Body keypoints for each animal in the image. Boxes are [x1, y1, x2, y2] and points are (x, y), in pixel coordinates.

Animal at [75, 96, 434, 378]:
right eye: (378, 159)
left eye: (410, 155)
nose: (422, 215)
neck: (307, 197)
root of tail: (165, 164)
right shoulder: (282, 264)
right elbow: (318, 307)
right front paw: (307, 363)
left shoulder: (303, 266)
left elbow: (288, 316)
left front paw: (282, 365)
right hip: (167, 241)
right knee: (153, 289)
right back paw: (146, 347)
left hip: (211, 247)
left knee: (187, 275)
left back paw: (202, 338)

● What you need to do: Exactly reproduce all of the entries above.

● Exercise response:
Body keypoints for each animal in the image. Boxes are [x1, y1, x2, y2] and points are (x, y), in pixel coordinates.

Animal at [75, 96, 434, 378]:
right eye: (378, 159)
left eye: (410, 155)
nose: (422, 215)
neck: (307, 197)
root of tail: (165, 164)
right shoulder: (282, 264)
right elbow: (318, 307)
right front paw: (307, 363)
left shoulder: (303, 266)
left elbow: (288, 316)
left front paw: (282, 365)
right hip: (167, 241)
right knee: (153, 289)
right back paw: (146, 347)
left hip: (211, 247)
left knee: (187, 275)
left back paw: (202, 338)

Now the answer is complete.